Spousal Unit and I are watching QVC and I’ve had just enough margaritas to think that maybe I *do* want that poly-span-stretch-knit, mock-neck sweater with the button that looks like Boccati jewelry. I mean, it’s MACHINE WASH, you guys.
The shirt was designed by Dennis Basso, who is joining us via zoom. The shirt is caviar crepe with “textured knit”. Apparently QVC “trademarked the word”. Do NOT refer to your clothing as textured knit. They own that. Allegedly.
And the shirt has a zipper! Apparently a famous lady I never heard of always demanded a zipper in her clothes so they wouldn’t miss her makeup. Says Dennis Basso, who is apparently known for his fur and faux fur, and also for designed the zipper lady.
Dennis has the model dancing to show off the Gwen pants, and she looks intensely uncomfortable. Also, Dennis does not want you to be afraid of plaid. He would like you to maybe wear it with a tunic top. Also, Spousal Unit thinks he maybe just saw a cockroach in their studio.
The Gwen Stafani pants are only $70. And there are only 400 pairs. And they’d go great with this double-breasted blazer coming up. Which is only $118.98, and now I own a shirt and pants and a blazer that don’t match, and I can’t afford any more clothes for like six months.
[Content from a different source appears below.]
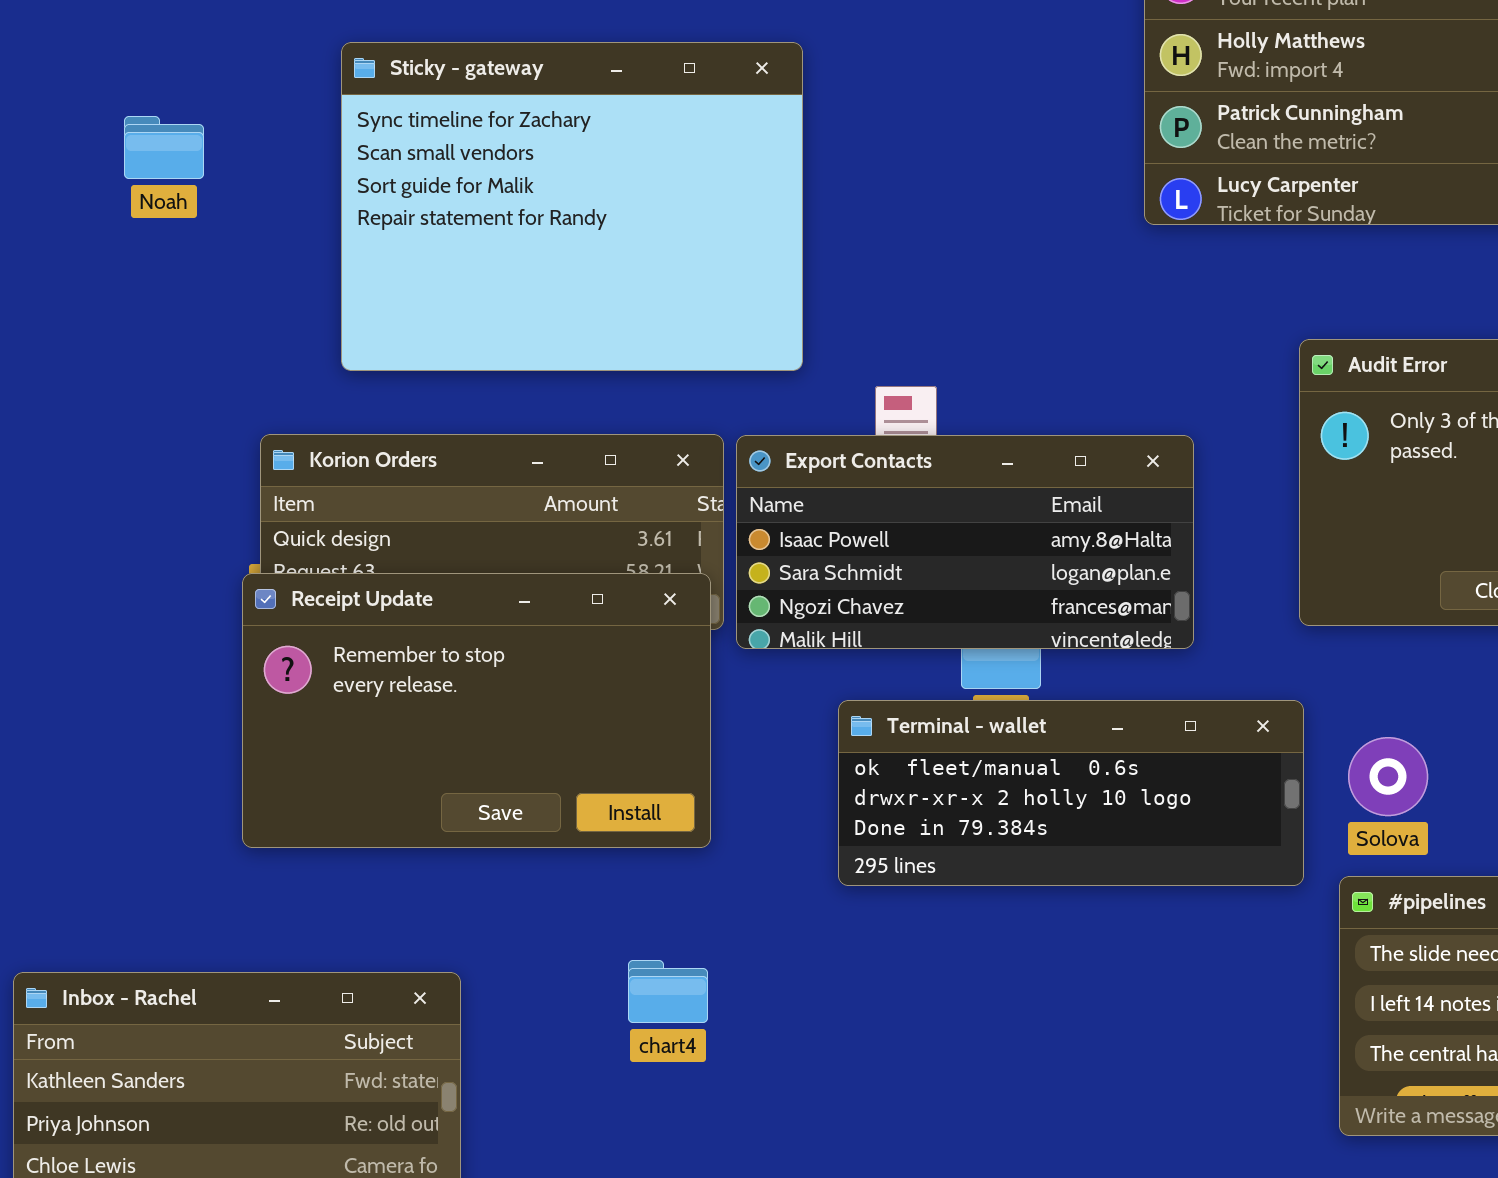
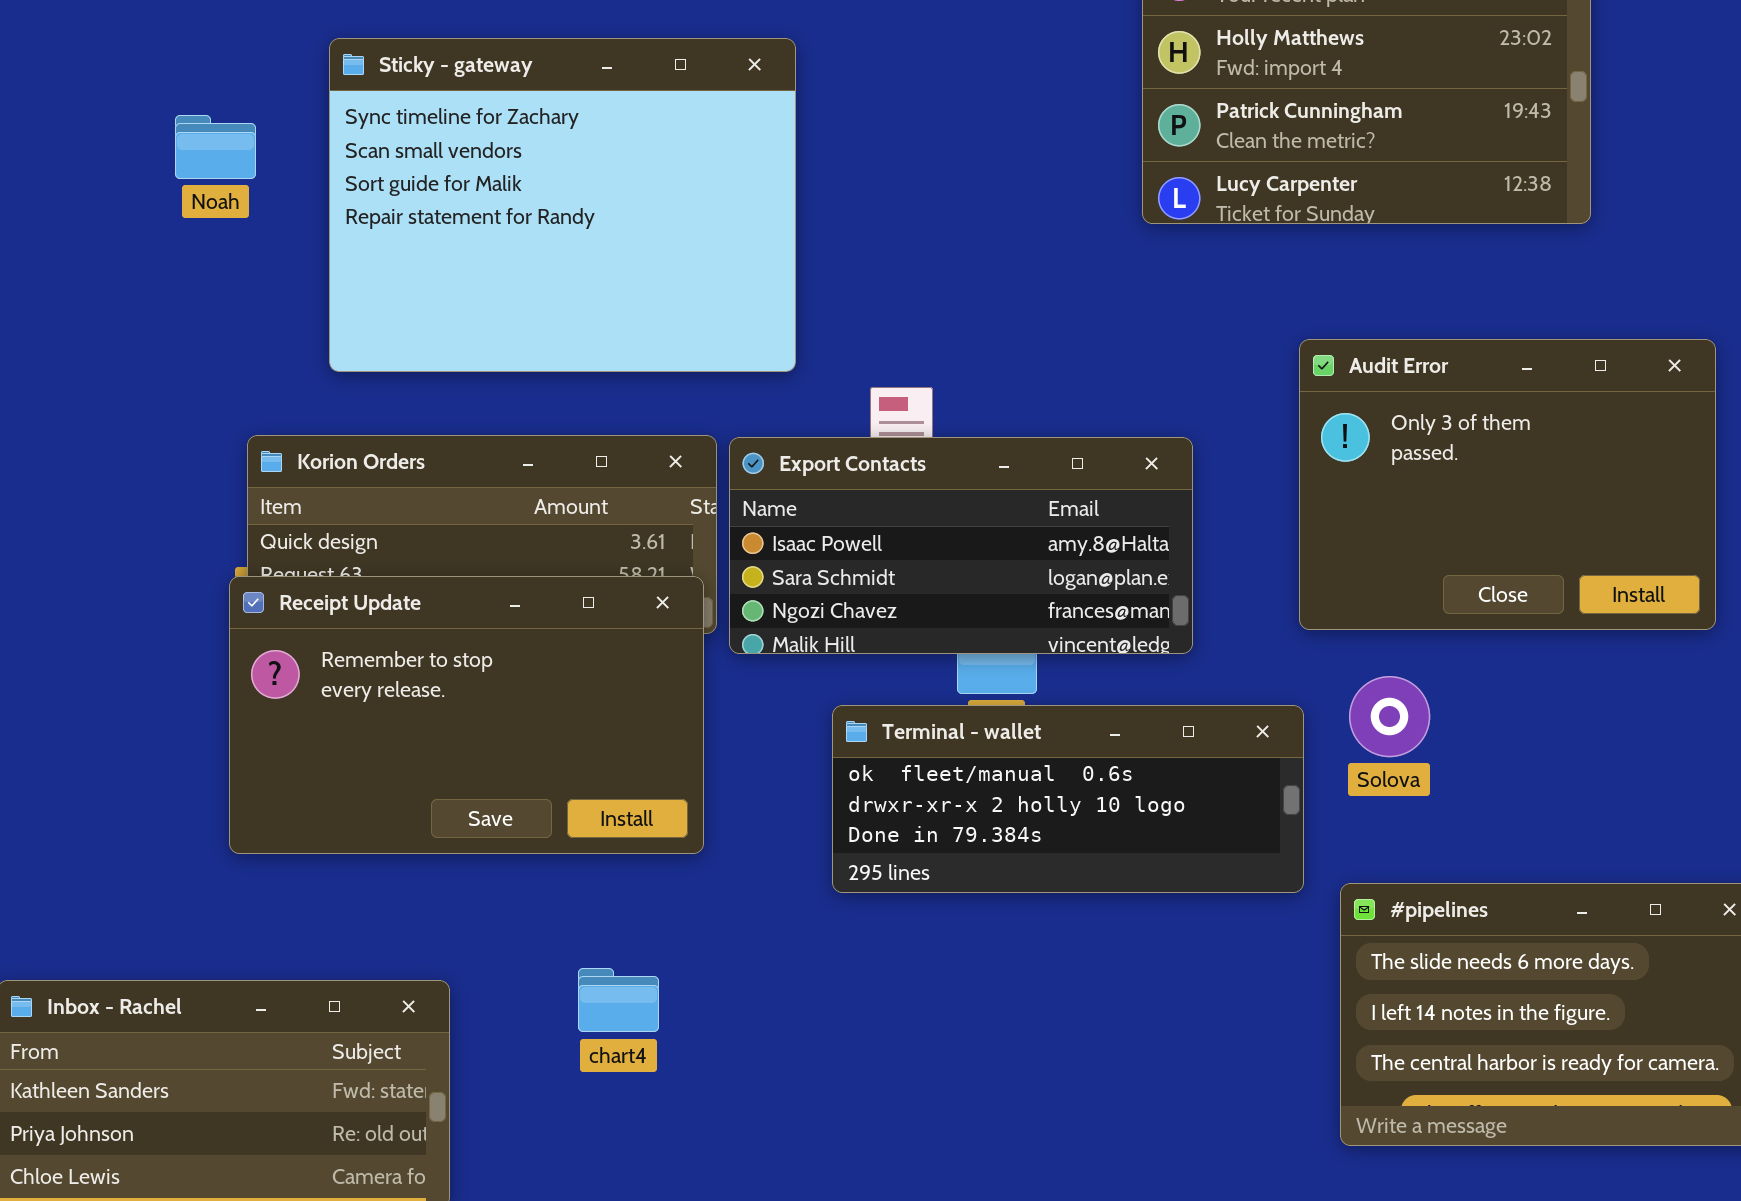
Noah: [124,116,204,179] -> [175,115,256,179], moved
Solova: [1348,737,1428,816] -> [1349,676,1430,757], moved
chart4: [628,960,708,1023] -> [578,968,659,1032], moved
Host lady is now wearing the textured knit(tm) shirt with jeans and the blazer, and you can just see the heat getting to her. She’s taking faster and faster. I think she’s trying to rush the dialog so she can take it off. Ooooh! And she’s talking over Dennis now.
Oh, Spousal Unit changes the channel... to another QVC channel, because there is more than one and HOW DID I NOT KNOW THIS?
Okay, Host Guy on this channel is wearing a “wearable blanket” that is totally a tunic hoodie combo, but made of shiny fleece leopard print. And he is rocking it.
Now they have a lady host giving a sales pitch and being coy about which color she bought herself.
Spoiler alert: she’s literally wearing the pink one. Right now. On zoom.
Was QVC always this amazing, or has Covid, like, broken them?
Apparently, there’s a bigger one coming up. Bigger wearable blanket. Everyone wearing it looks like a teletubby, but they’re, like, REALLY excited about it. And now they went to... commercial? A commercial for future commercials.
Okay, so Spousal Unit took us back to the first channel, and we’re talking about white denim and how we can totally wear it all year now. We’re still on the blazer because they haven’t sold out yet. Apparently people don’t love the gold buttons and the fringe.